• _DATA PROVIDED_:
-*-
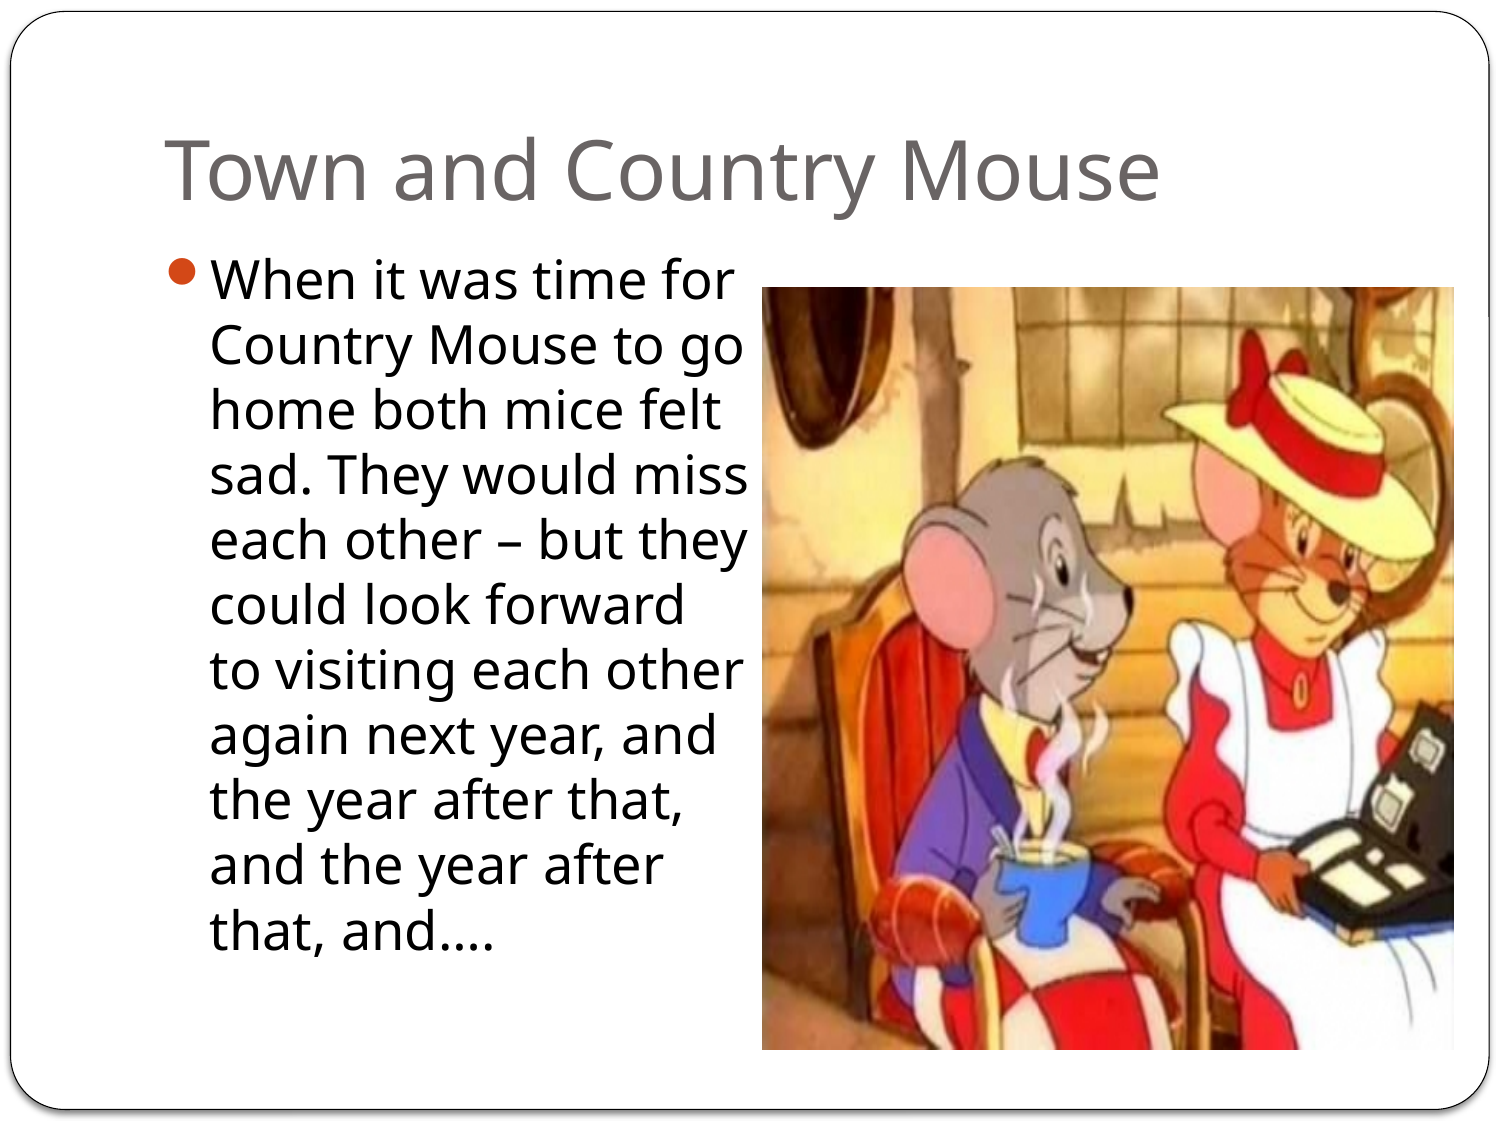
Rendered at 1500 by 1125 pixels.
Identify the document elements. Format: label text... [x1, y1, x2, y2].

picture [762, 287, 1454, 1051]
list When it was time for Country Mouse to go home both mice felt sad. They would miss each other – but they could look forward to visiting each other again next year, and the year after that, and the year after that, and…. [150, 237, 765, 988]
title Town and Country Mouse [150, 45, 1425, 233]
-*-
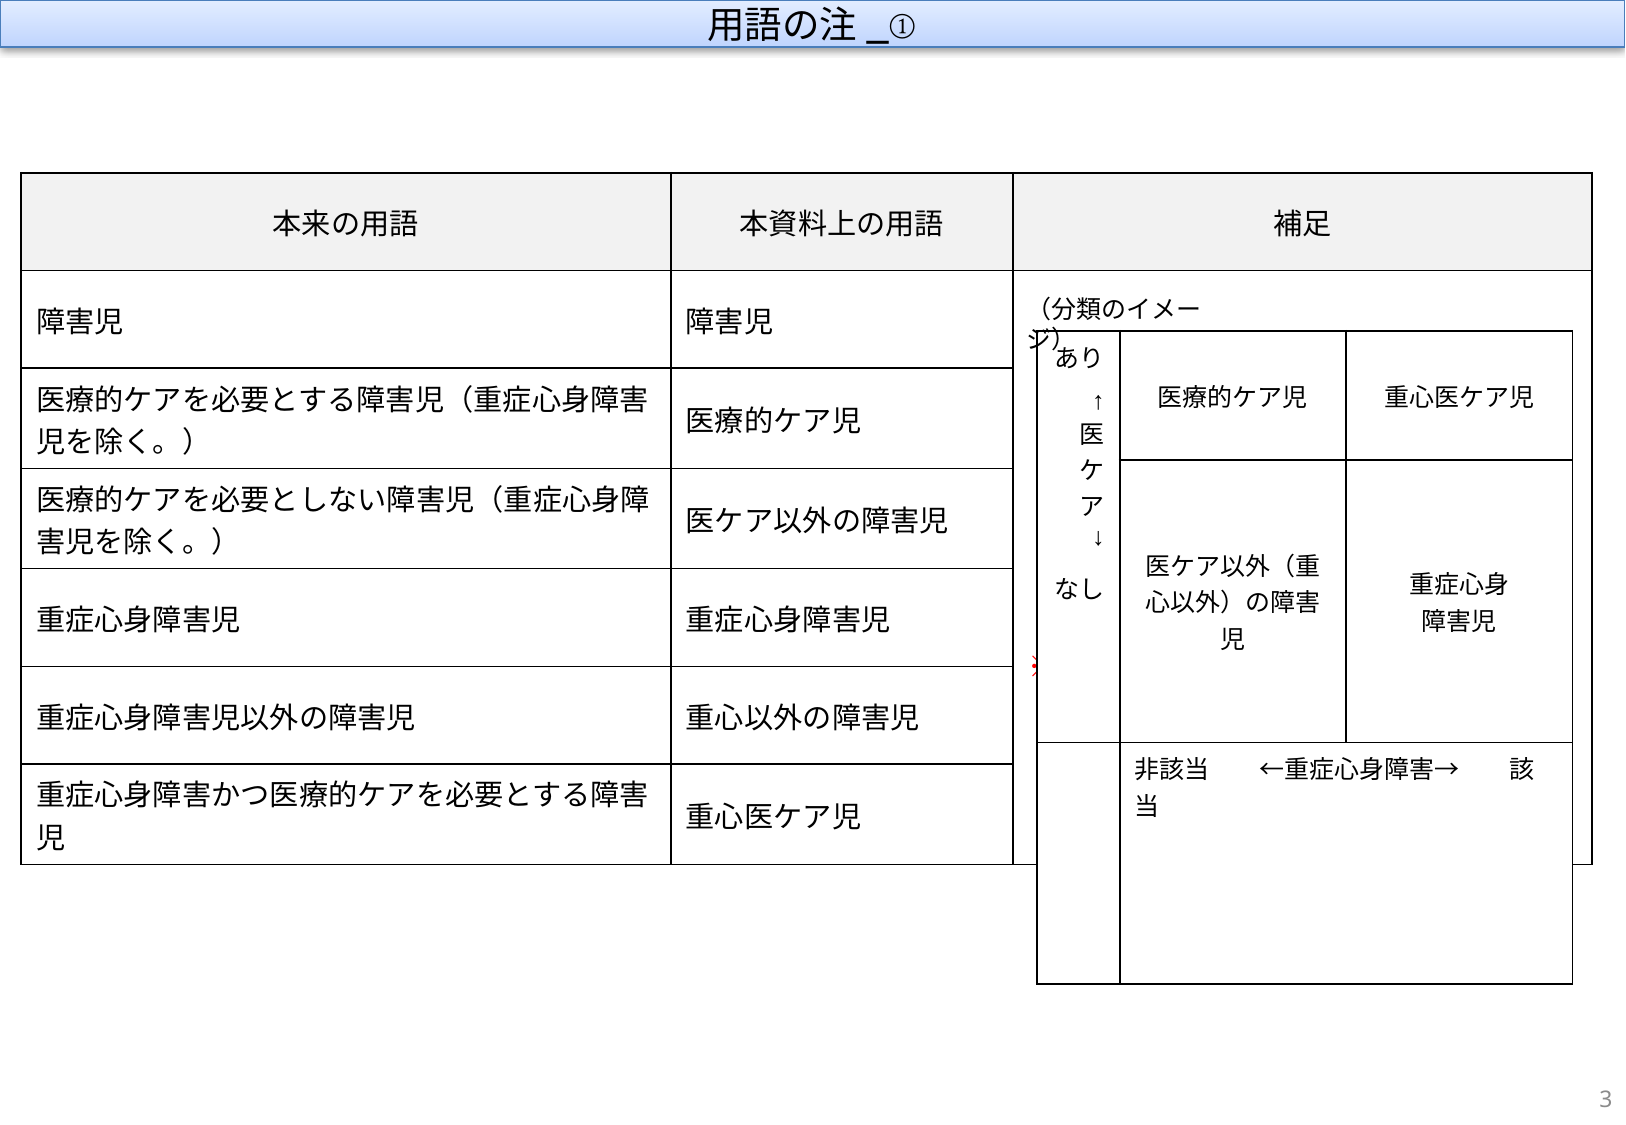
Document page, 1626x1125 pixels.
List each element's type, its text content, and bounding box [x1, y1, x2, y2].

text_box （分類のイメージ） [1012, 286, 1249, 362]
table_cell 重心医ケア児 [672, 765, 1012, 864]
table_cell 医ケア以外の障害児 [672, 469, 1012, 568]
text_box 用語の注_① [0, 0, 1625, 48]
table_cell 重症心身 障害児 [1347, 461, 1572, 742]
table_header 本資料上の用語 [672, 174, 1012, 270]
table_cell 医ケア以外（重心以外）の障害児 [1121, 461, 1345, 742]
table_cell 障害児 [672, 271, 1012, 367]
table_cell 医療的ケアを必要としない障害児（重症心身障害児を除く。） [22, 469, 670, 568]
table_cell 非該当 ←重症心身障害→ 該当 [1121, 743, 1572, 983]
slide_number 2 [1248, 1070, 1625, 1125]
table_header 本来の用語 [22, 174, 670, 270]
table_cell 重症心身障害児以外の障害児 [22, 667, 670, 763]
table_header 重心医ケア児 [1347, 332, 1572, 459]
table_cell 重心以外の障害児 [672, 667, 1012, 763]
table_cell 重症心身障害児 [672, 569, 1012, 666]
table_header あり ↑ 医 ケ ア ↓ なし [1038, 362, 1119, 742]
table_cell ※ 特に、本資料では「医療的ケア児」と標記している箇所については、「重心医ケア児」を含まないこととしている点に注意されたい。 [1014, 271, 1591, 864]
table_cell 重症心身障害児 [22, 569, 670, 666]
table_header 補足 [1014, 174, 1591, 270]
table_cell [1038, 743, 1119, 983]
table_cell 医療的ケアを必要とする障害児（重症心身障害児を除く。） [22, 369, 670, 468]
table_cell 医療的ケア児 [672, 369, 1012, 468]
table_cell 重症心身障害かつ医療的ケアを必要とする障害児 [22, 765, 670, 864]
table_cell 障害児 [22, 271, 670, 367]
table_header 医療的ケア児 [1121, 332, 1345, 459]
-*-
• _TASK TO COMPLETE_: Report how many lines of the entries above contain "pixels", and give no other output.

• _RESPONSE AREA_: 2